─── Data records ───

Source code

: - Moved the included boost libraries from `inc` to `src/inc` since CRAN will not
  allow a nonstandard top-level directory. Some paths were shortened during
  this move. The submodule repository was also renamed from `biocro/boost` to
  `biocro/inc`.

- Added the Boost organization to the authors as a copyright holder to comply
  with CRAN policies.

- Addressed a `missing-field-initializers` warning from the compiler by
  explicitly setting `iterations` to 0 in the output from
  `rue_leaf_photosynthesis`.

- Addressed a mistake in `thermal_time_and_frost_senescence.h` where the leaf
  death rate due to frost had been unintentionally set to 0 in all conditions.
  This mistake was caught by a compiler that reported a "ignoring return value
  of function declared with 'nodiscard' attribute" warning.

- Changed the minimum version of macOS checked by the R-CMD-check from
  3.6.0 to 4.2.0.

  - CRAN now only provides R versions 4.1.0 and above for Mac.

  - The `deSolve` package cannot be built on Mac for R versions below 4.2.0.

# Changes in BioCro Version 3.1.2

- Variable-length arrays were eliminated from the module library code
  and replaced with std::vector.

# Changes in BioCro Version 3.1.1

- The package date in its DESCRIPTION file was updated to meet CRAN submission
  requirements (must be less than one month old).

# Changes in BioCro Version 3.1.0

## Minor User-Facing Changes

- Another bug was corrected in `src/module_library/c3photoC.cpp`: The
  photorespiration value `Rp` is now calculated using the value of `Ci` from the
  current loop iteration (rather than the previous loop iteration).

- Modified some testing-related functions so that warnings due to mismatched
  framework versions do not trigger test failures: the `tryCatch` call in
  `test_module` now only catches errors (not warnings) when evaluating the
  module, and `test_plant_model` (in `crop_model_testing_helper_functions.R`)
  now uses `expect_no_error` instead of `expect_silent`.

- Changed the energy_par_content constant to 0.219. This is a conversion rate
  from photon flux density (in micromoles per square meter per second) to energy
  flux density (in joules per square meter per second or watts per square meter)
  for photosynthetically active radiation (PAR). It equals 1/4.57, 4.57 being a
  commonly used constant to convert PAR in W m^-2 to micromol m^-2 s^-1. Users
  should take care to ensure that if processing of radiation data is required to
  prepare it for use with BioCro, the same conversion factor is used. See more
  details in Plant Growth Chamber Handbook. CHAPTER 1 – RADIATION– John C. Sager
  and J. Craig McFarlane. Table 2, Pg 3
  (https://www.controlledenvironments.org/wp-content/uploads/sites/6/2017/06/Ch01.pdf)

───

Task objective: Please return the lines above that run from the line containing "allow a nonstandard" to the line containing "requirements (must be", inclusive, exactly and with no other lines.

Exercise answer:
  allow a nonstandard top-level directory. Some paths were shortened during
  this move. The submodule repository was also renamed from `biocro/boost` to
  `biocro/inc`.

- Added the Boost organization to the authors as a copyright holder to comply
  with CRAN policies.

- Addressed a `missing-field-initializers` warning from the compiler by
  explicitly setting `iterations` to 0 in the output from
  `rue_leaf_photosynthesis`.

- Addressed a mistake in `thermal_time_and_frost_senescence.h` where the leaf
  death rate due to frost had been unintentionally set to 0 in all conditions.
  This mistake was caught by a compiler that reported a "ignoring return value
  of function declared with 'nodiscard' attribute" warning.

- Changed the minimum version of macOS checked by the R-CMD-check from
  3.6.0 to 4.2.0.

  - CRAN now only provides R versions 4.1.0 and above for Mac.

  - The `deSolve` package cannot be built on Mac for R versions below 4.2.0.

# Changes in BioCro Version 3.1.2

- Variable-length arrays were eliminated from the module library code
  and replaced with std::vector.

# Changes in BioCro Version 3.1.1

- The package date in its DESCRIPTION file was updated to meet CRAN submission
  requirements (must be less than one month old).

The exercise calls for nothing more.